De werknemers bedoelt hij waarschijnlijk. Het bedrijf zal de shirtjes
beschikbaar gesteld hebben en is langs de route als sponsor goed in beeld. Lekker
stukje reclame! Het bedrijf had ook belangeloos aan de KWF kankerbestrijding kunnen
storten. Een reclamecampagne van die omvang kost waarschijnlijk het veelvoudige
van wat het bedrijf nu kwijt is aan sponsoring, zelfs al verdriedubbelt het bedrijf de opbrengst. Ik word er een beetje misselijk
van. Gillette, de scheermesjesboer die aandacht vraagt voor prostaatkanker en
mannen in de maand november oproept hun snor te laten staan. Om het nog maar
niet te hebben over het glamourfeestje van PinkRibbon, waarvan we inmiddels
weten dat slechts vijf procent van hun opbrengst daadwerkelijk aan borstkankerpreventie
besteed wordt. Op het journaal zien we de jetset voorbij komen op weg naar hun
roze galafeest. Ik vraag me af hoe je dat beleeft wanneer je herstellende bent
van een chemokuur? Hoe kom je sowieso een dergelijke maand door waarin het
continu gaat over roze strikjes, armbandjes en andere ‘goedbedoelde rotzooi'? Om
over de acties op Facebook nog maar te zwijgen, als je niet ‘liked’ verzoek je
de Goden. Ik hoop dat ik het antwoord op deze vraag nooit kan geven.
Een
discussie hierover is bijna onmogelijk. Bij een kritische opmerking wordt
verwezen naar geleden verlies. Natuurlijk stopt dan de discussie. Je
discussieert niet over verdriet.
Intussen
gaat de gekte door. Wordt ziekte en angst commercieel geëxploiteerd en blijven
we de verkeerde signalen uitzenden.

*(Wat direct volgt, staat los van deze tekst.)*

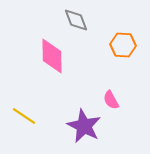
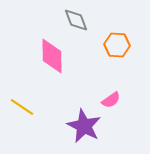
orange hexagon: moved 6 px left
pink semicircle: rotated 96 degrees counterclockwise
yellow line: moved 2 px left, 9 px up
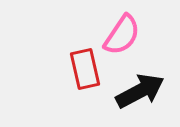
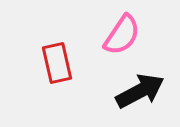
red rectangle: moved 28 px left, 6 px up
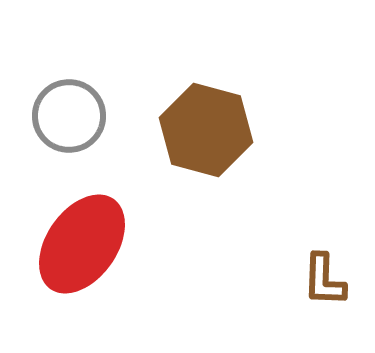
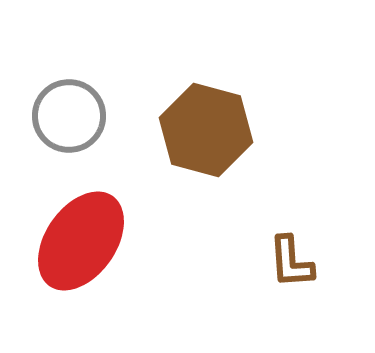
red ellipse: moved 1 px left, 3 px up
brown L-shape: moved 33 px left, 18 px up; rotated 6 degrees counterclockwise
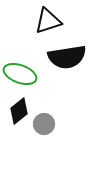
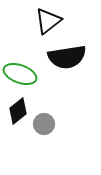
black triangle: rotated 20 degrees counterclockwise
black diamond: moved 1 px left
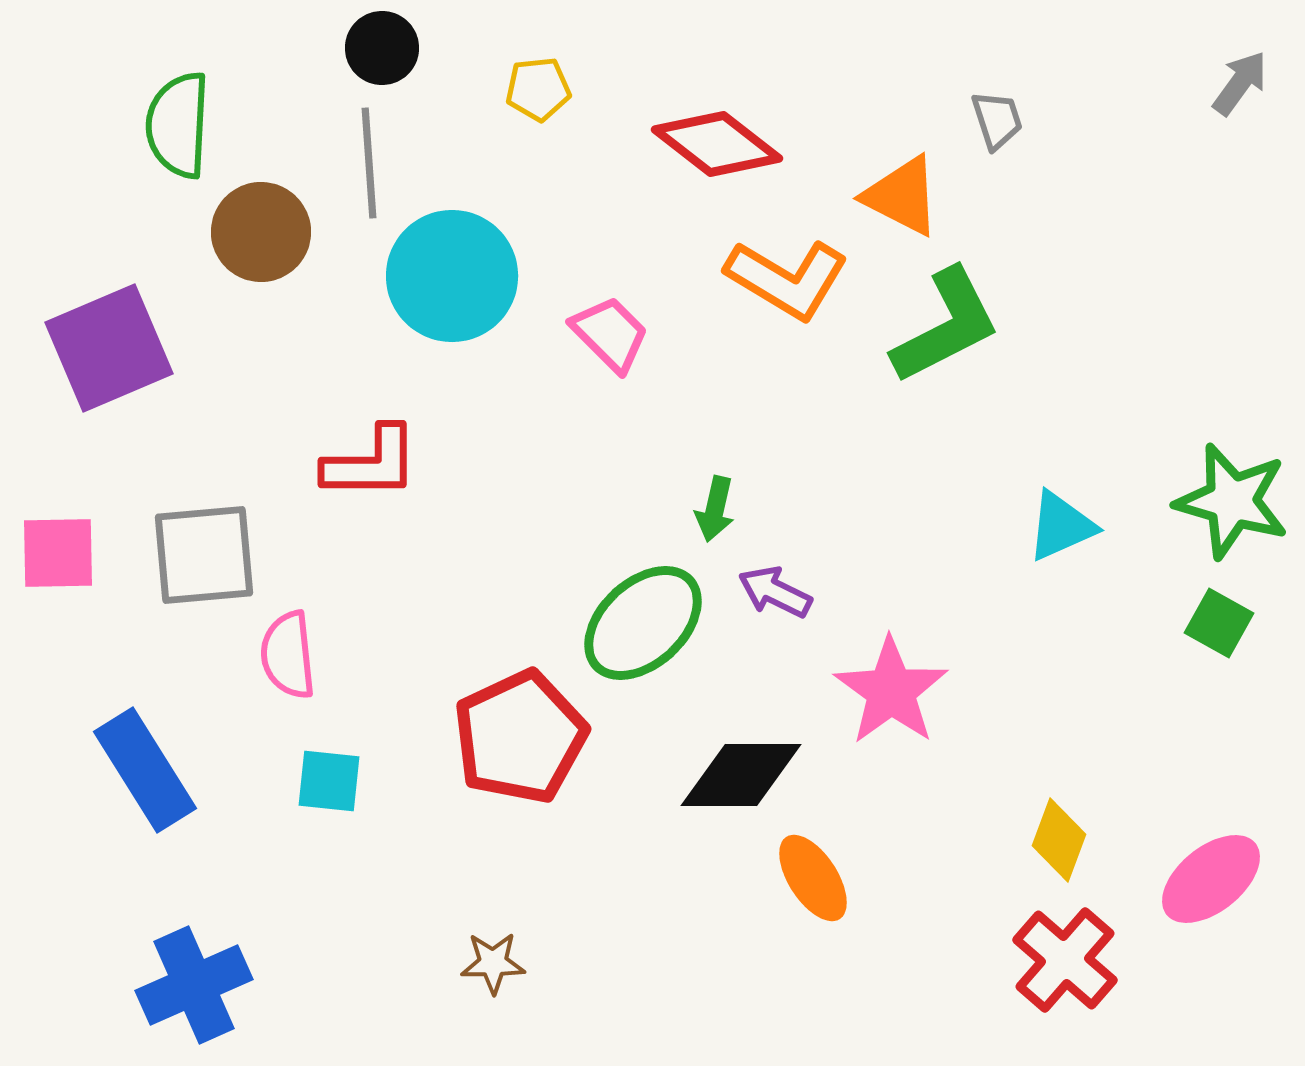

Want wat als je helemaal niet meer wilt of
kunt vechten, mag opgeven dan een optie zijn?
Hardlopen,
fietsen, roze armbandjes, mijn buurvrouw heeft er niets aan. De buurvrouw
verderop uit de straat. Ik ken haar nauwelijks. Een snelle groet in het
voorbijgaan en dat was het. Ze liep al een tijdje slecht, nu draagt ze een mutsje om haar kale
hoofd te bedekken. Ik schrok toen ik het zag en weet ik niet hoe ik er mee om
moet gaan. Blijft het bij een groet in het voorbijgaan of spreek ik haar aan?
Ik
worstel ermee.
Waarom
gaan we zo spastisch om met deze rotziekte en de mensen die het treft?